Our favorite part of the trail was the “third” – here the trail is mostly on talus and rocky, a few “pointy” evergreens anchor the trail in place. Once you are on the trail that contours below a rocky ridge (left) you will see Hex Mountain (just a little bump on this cloudy day) and Sasse Mountain (a forested summit a half mile from the “end” of the Howson Creek trail).
Stay on the main trail – a couple of rocky spurs lead to the ridge (left) and another trail drops into the valley below (right). I have no clue where the lower trail goes – if anywhere – some time we’ll go back and explore it.
We stopped where the trail meets the rocky ridge (saddle) at about 5,422 feet. You can continue to Sasse Mountain from this point. There is a faint trail juncture just a bit below the saddle to the right. A faded flag marks the continuation of the trail to forested Sasse Mountain, a half mile away (the left uphill fork is the correct path). We skipped Sasse there’s no view – however, you can hike from Sasse over to Hex. That would make a dandy one-way hike via the Sasse Mountain trail with a car shuttle. Hmmmm – maybe one of these days!

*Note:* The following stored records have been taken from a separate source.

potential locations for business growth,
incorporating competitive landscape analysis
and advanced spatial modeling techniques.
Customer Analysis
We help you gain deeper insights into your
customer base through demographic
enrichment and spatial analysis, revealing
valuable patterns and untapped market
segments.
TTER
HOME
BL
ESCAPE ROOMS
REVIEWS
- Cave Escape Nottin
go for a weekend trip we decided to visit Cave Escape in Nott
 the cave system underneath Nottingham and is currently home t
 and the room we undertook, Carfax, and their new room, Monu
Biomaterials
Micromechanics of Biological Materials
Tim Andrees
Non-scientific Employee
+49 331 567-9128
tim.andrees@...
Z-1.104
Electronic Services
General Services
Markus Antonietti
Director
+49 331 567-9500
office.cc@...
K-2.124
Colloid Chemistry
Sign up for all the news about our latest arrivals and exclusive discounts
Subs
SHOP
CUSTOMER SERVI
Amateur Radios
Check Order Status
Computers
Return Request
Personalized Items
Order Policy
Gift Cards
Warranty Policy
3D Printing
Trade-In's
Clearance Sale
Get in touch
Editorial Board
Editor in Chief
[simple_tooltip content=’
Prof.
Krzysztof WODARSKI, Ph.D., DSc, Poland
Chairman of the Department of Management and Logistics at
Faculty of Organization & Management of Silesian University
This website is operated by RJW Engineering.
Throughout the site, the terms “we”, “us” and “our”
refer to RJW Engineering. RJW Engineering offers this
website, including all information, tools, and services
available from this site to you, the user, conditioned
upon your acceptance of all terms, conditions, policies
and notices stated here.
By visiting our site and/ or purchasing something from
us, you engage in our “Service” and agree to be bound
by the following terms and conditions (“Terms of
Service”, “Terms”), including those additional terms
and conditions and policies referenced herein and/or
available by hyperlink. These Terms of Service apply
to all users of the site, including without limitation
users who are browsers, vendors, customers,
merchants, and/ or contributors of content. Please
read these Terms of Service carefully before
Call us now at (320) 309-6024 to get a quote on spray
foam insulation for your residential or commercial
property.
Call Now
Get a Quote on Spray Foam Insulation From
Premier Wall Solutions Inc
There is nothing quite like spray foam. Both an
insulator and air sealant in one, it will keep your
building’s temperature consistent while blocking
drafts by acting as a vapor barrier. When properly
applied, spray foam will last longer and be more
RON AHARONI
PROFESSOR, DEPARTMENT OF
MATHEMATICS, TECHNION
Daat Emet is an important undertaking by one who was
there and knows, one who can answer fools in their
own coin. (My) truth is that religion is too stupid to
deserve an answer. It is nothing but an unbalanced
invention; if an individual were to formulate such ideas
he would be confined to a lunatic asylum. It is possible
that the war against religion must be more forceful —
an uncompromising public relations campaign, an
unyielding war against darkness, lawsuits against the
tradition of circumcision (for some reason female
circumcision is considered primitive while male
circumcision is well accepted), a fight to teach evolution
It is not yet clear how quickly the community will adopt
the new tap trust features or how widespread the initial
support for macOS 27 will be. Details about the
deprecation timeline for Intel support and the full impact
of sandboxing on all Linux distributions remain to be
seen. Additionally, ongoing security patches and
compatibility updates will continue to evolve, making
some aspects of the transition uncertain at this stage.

On our way back the clouds had cleared enough we got a better view of Cle Elum Lake; the water is very high. Some of the trees along the shoreline appear to be inundated. We heard muffled fireworks as we descended the steep trail but were not surprised we had the trail to ourselves. I have yet to meet another hiker on this trail.
There are reasons why this trail is not as popular as many in the region – for starters it’s hard to find. It’s a steep, difficult trail. There are easier trails that lead to better views. But if you like lonesome trails and like to explore this one is fun.
We checked out one of the spurs on our way back down and climbed to the ridgeline we’d contoured below. From where we clambered the ridge was narrow and other than a glimpse of Red Mountain there were no outstanding views. If we had accessed the ridge closer to the saddle it would probably have been more interesting – looking back at the ridge it “fattens” as it approaches the saddle.
I bet there are some nice views up there.
Stats: 8 miles round trip with 3,381 feet of gain (including our side trip). The map is Green Trails No. 208 Kachess Lake.
Flowers: Indian paintbrush, vanilla leaf, lomatiums, penstemon, phlox, lupine, thimbleberry – with the exception of vanilla leaf the flowers were few and far between.